Here is a little science..

When you hold glass into the flame the flame glows orange - sodium (and who knows what else) in evaporating from the glass.
Sometimes - while working very hot with a pointy flame you will find a little haze around it - which is sodium haze that condensed on the colder glass around the working point.
So the glass changes in the flame. On the surface like just described - but also inside the glass a lot. Mainly due so called sodium migration.

As a rule. The hotter the glass, the stronger the flame and the more/longer you have glass is in the flame - the more the glass changes!

In the here described case it has nothing to do with the opal.

It is only the clear glass and the flame that causes this effect.

Of cause the two different kind of Boro that where used will make a difference.

But the main thing...

- Sealing the opal in the tube first, lots of heat was used.
- Then later a big solid clear was heated a lot in the flame - the glass on the surface changed a lot (mainly sodium lost)...
- ...and then the opal was squeezed into that.
- Doing that a lot surface glass gets pushed away (similar to the head making a mushroom bead) and gathers in a circle around the opal.
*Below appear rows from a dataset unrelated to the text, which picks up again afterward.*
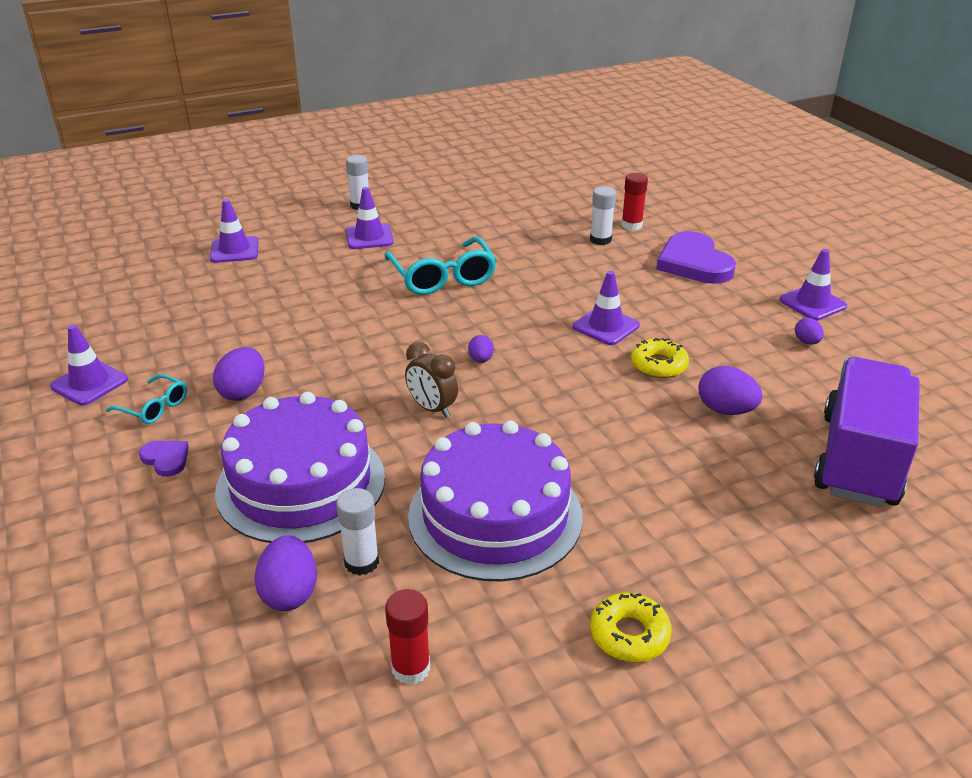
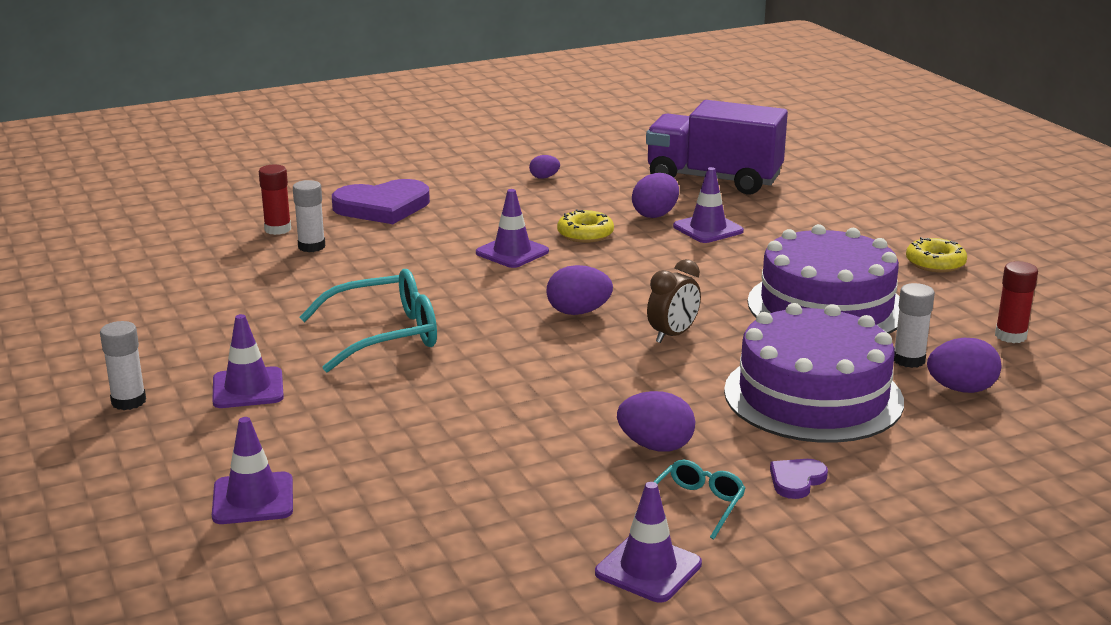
camera: 90 degrees left, 10 degrees down
purple egg [468,335,494,363] -> purple egg [546,265,613,315], size x1.72
purple traffic cone [779,249,847,320] -> purple traffic cone moved to [673,167,744,243]

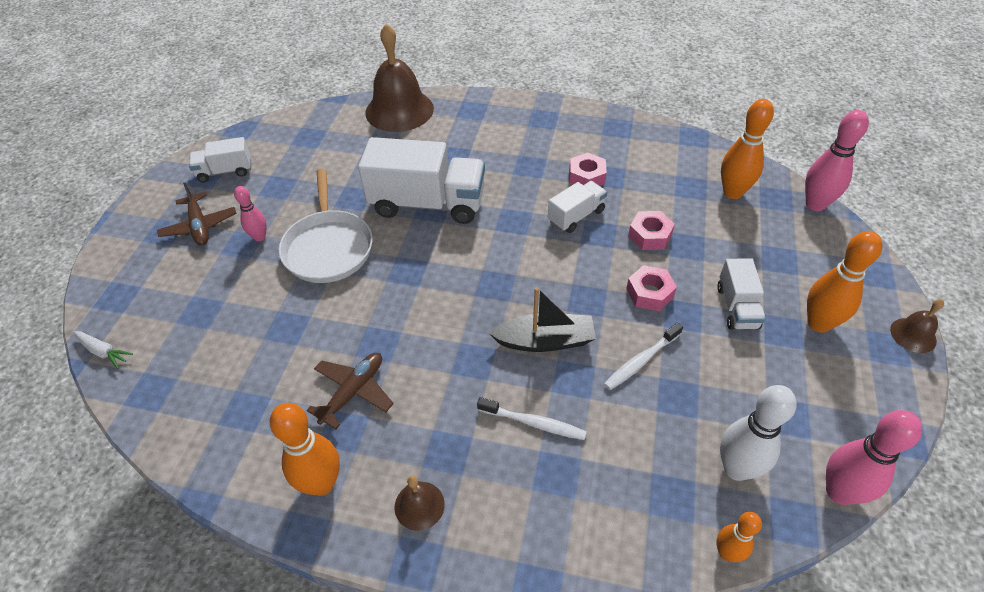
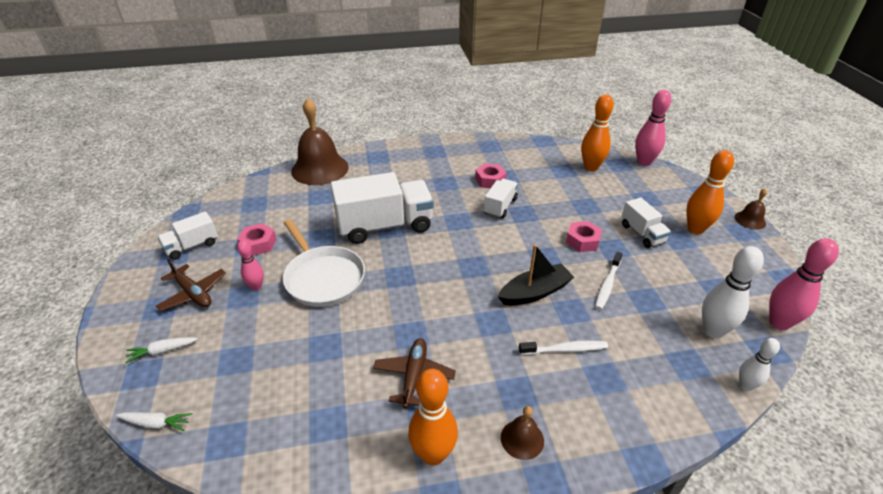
camera: 25 degrees left, 10 degrees down
pink nut [628,211,675,250] -> pink nut moved to [237,223,277,256]
orange bowling pin [716,512,762,562] -> white bowling pin [739,338,780,391]
none -> white carrot [125,337,198,363]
So here we are - a circle around the seal with a lot of changed glass. And this glass simpy has a different refraction index then the boro around it. That is what gets visual as these lines.

There is not much to do - since you can melt glass without a flame!

Best is Larry's advise - working backwards.

Otherwise try to keep it in mind the glass changes in the flame and when it matters work cold and in a smooth flame.
But very often it is a contradigtion of what you where planing to do....

Hope this helped a bit - sorry about my poor English. It's not my first language!